Your dog was defined.
You traveled.
You had an orange kitten.
Your porch was old and rickety.
You were besties with your sister-in-law.
You looked healthy.
You were married in a white dress... with a sword.
You looked absolutely stunning.
I never thought it was possible, but you had grown.
I would have had everyone of these details, and more, etched into my own memories had I given in to your pleas, taken one afternoon off, and paid you a visit. I always wanted to, but - as always - typical Kenzi, life got in the way. You would have never let something so fluid touch your relationships.
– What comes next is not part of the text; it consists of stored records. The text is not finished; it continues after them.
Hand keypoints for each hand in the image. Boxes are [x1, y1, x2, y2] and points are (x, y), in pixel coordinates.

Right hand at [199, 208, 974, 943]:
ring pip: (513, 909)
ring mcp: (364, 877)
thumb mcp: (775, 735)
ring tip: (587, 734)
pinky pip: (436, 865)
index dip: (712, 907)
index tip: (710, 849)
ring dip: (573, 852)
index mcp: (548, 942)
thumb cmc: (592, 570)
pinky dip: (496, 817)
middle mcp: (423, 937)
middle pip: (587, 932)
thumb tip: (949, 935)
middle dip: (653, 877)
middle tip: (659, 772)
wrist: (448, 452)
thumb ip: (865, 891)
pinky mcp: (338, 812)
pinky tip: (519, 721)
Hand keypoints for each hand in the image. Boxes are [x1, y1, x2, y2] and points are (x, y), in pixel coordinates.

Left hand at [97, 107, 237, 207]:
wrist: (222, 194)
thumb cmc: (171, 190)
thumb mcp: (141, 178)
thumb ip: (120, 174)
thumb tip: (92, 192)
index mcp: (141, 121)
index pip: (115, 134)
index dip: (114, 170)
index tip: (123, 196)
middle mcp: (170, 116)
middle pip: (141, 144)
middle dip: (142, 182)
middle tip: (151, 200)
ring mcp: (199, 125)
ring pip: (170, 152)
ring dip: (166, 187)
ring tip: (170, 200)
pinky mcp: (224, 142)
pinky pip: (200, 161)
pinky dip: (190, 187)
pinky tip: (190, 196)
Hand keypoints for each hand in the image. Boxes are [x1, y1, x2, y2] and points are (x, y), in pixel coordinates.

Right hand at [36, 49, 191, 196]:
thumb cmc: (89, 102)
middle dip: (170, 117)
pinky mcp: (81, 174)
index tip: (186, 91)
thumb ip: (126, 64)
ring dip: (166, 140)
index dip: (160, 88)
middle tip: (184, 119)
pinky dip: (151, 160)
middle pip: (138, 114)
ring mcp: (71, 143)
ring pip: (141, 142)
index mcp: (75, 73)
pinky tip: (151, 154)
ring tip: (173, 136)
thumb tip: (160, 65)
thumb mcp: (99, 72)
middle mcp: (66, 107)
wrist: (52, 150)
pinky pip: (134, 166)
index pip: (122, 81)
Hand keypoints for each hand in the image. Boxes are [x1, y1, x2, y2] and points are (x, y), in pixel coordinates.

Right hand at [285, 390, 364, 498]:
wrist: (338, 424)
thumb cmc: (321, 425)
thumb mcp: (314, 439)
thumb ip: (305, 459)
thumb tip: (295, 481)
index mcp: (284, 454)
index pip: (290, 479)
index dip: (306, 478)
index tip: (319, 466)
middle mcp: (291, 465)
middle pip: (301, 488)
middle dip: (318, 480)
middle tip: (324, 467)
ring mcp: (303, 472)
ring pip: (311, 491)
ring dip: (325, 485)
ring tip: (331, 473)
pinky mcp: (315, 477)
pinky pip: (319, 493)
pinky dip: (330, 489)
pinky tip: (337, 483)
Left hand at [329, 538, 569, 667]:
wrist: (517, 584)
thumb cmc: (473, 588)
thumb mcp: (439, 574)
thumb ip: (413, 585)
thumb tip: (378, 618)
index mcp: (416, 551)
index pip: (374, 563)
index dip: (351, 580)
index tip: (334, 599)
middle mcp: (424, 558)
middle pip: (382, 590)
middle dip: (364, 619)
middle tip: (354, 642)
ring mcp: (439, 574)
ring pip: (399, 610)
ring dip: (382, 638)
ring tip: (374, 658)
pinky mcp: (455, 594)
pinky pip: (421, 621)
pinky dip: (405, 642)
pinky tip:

I opened your safe today. I didn't have time to think about it. I grabbed the key, shoved it into it's place, took what I needed (some old pictures, unrelated to you), and slammed the lid back down, locking it back up before I could let emotion touch me. It felt like it was pulsing. Jimangi style. Like your letters had a heartbeat, buried under the pile of forgotten memoirs.
They started a blog for you. It's called Live a Life Like Liz. It's dedicated to the "pay it forward" mentality and purpose. For strangers to share their experiences. Look what you did with what little time you had. The only problem was the intro, all angels and god and heaven and shit. Not at all what you believed. Come on, people... show a little respect. Anyway, I made my own version: Live Like Liz, L^3... or <3. I drew it on my hand. Next to the sharpie ring. I don't know why I think surrounding myself with bits of you will help, but it kinda feels like I still have you.
Liz, I miss you already. I wish I could've felt this when you were still here. Wish I could've taken advantage. See? You're still teaching me life lessons.